L’iritis ou uvéite antérieure est une inflammation isolée de l’iris qui montre les mêmes symptômes. Parfois, du sang s’accumule entre l’iris et la conjonctive (hyphéma), signe de la violence de l’inflammation. Si l’iris et le corps ciliaire sont atteints on parle d’iridocyclite.
Les traitements sont symptomatiques : lutte contre la douleur et l’inflammation.
Glaucome
Le glaucome est une pathologie complexe de l’œil, qui par différents mécanismes, fait augmenter la pression intra-oculaire (PIO ou tension).

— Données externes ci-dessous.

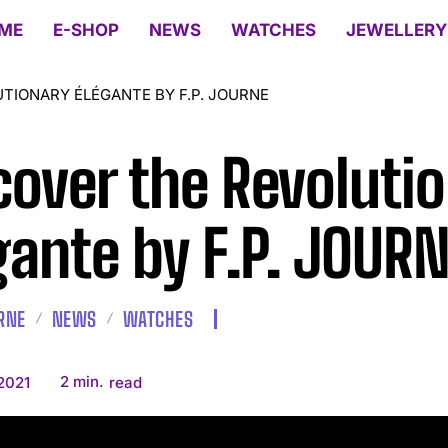
ME
E-SHOP
NEWS
WATCHES
JEWELLERY
TIONARY ÉLÉGANTE BY F.P. JOURNE
cover the Revoluti
gante by F.P. JOUR
URNE
NEWS
WATCHES
2
min.
 2021
read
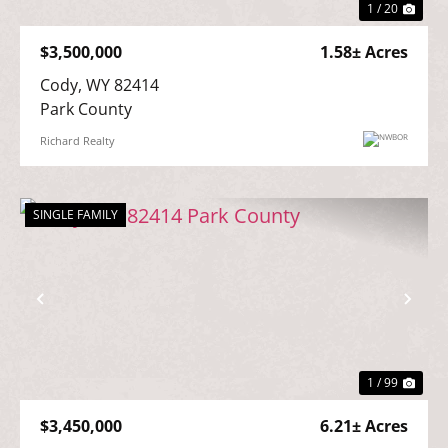
1 / 20
$3,500,000
1.58± Acres
Cody, WY 82414

Park County
Richard Realty
SINGLE FAMILY
Previous
Nex
1 / 99
$3,450,000
6.21± Acres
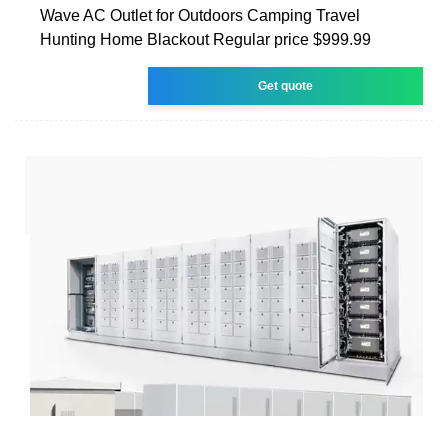
Wave AC Outlet for Outdoors Camping Travel
Hunting Home Blackout Regular price $999.99
Get quote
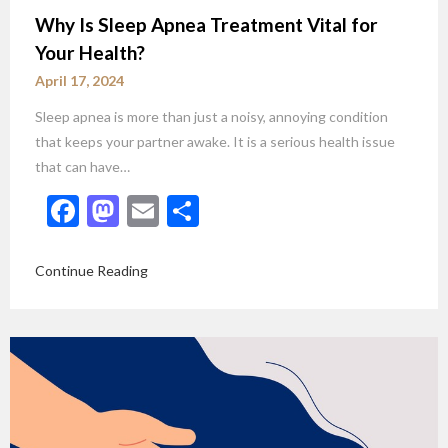
Why Is Sleep Apnea Treatment Vital for
Your Health?
April 17, 2024
Sleep apnea is more than just a noisy, annoying condition
that keeps your partner awake. It is a serious health issue
that can have…
Facebook
Mastodon
Email
Share
Continue Reading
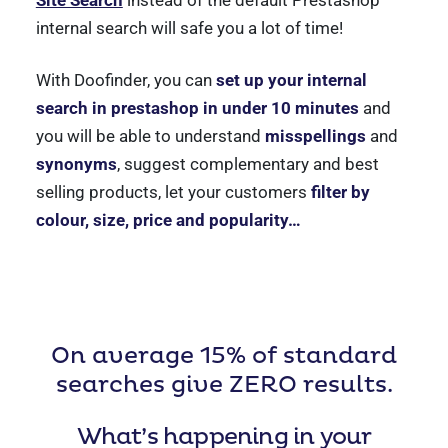
internal search will safe you a lot of time!
With Doofinder, you can
set up your internal
search in prestashop in under 10 minutes
and
you will be able to understand
misspellings
and
synonyms
, suggest complementary and best
selling products, let your customers
filter by
colour, size, price and popularity…
On average 15% of standard
searches give ZERO results.
What’s happening in your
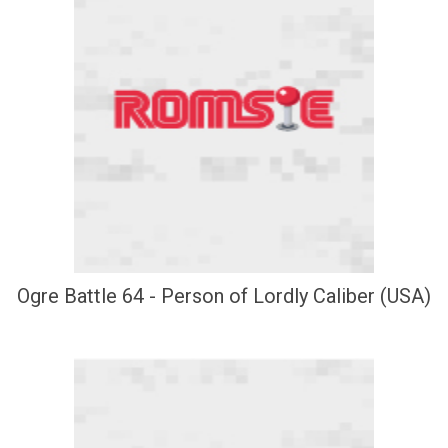
Ogre Battle 64 - Person of Lordly Caliber (USA)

C’est une maladie grave nécessitant une consultation rapide et un traitement adapté et bien conduit sinon l’évolution entraîne la cécité et une dilatation de l’organe. Il provoque une vive douleur, une pupille dilatée (mydriase) et une rougeur bien particulière. Les vaisseaux de la sclère sont gonflés et apparaissent en fort relief alors qu’habituellement ils sont presque invisibles. Cette tension donne un aspect rouge différent d’une inflammation. Le traitement fait appel à des collyres spécifiques souvent associés à des médicaments par voie générale et si cela ne suffit pas à diverses chirurgies.

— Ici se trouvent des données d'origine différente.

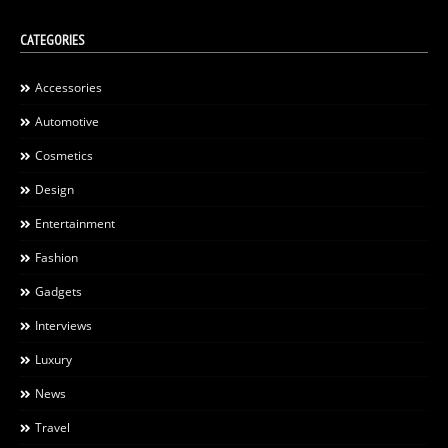
CATEGORIES
Accessories
Automotive
Cosmetics
Design
Entertainment
Fashion
Gadgets
Interviews
Luxury
News
Travel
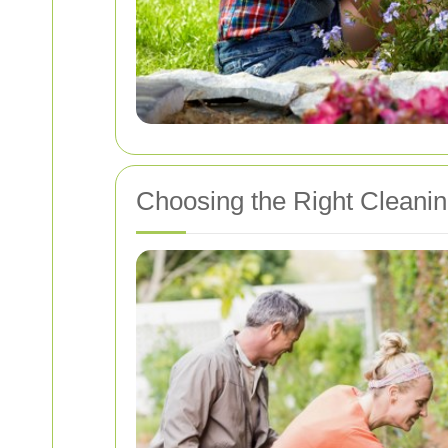
Choosing the Right Cleaning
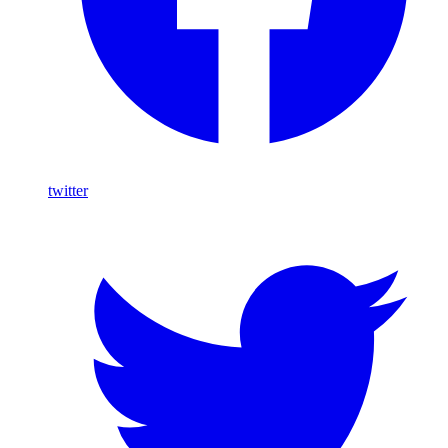
twitter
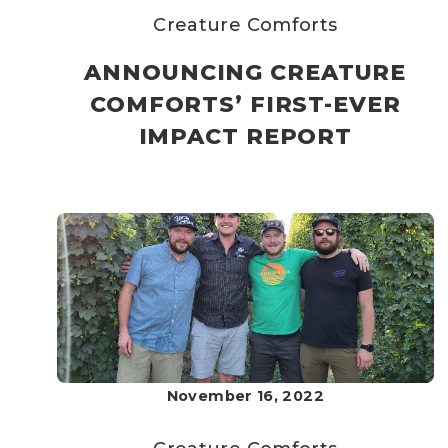
Creature Comforts
ANNOUNCING CREATURE
COMFORTS’ FIRST-EVER
IMPACT REPORT
November 16, 2022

Enfin un violent traumatisme ou des complications de glaucome ou d’uvéite antérieure peuvent provoquer une luxation du cristallin à l’aspect caractéristique et qui provoque aussi douleur et rougeur. Le traitement est chirurgical.
Chez le chien « l’œil rouge » n’est donc pas une maladie, mais bien un symptôme de plusieurs pathologies bénignes ou graves. Il faut pour les traiter efficacement poser un diagnostic précis et donc consulter rapidement et surtout, éviter l’automédication.